WHAT IS REQUIRED:
Duplicate the text of every row below word for word, leaving out the pictures.

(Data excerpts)
===
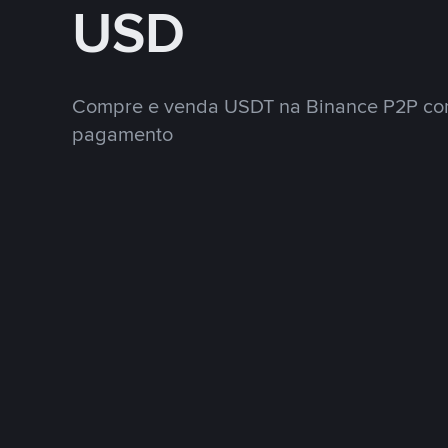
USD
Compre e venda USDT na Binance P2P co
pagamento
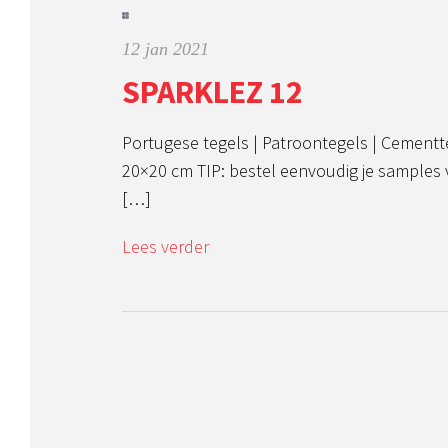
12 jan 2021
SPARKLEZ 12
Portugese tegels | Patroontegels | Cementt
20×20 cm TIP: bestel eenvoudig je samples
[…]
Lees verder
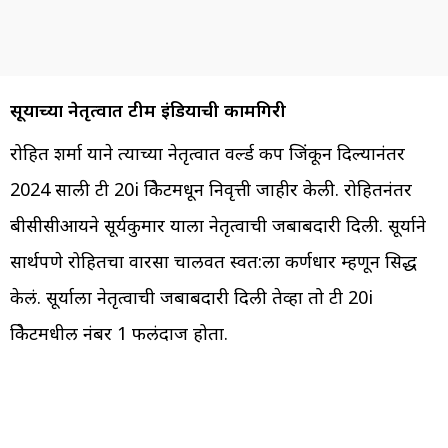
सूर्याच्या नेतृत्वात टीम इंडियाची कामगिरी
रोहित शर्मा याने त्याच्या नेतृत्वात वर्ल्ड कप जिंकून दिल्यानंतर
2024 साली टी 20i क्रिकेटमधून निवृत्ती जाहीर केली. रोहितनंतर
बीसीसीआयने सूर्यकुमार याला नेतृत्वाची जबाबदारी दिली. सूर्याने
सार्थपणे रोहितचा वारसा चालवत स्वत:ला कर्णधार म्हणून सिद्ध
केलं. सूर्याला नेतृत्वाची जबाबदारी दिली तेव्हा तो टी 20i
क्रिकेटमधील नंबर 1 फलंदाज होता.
===
ANSWER TO THE EXERCISE:
USD
Compre e venda USDT na Binance P2P co
pagamento
12 jan 2021
SPARKLEZ 12
Portugese tegels | Patroontegels | Cementt
20×20 cm TIP: bestel eenvoudig je samples
[…]
Lees verder
सूर्याच्या नेतृत्वात टीम इंडियाची कामगिरी
रोहित शर्मा याने त्याच्या नेतृत्वात वर्ल्ड कप जिंकून दिल्यानंतर
2024 साली टी 20i क्रिकेटमधून निवृत्ती जाहीर केली. रोहितनंतर
बीसीसीआयने सूर्यकुमार याला नेतृत्वाची जबाबदारी दिली. सूर्याने
सार्थपणे रोहितचा वारसा चालवत स्वत:ला कर्णधार म्हणून सिद्ध
केलं. सूर्याला नेतृत्वाची जबाबदारी दिली तेव्हा तो टी 20i
क्रिकेटमधील नंबर 1 फलंदाज होता.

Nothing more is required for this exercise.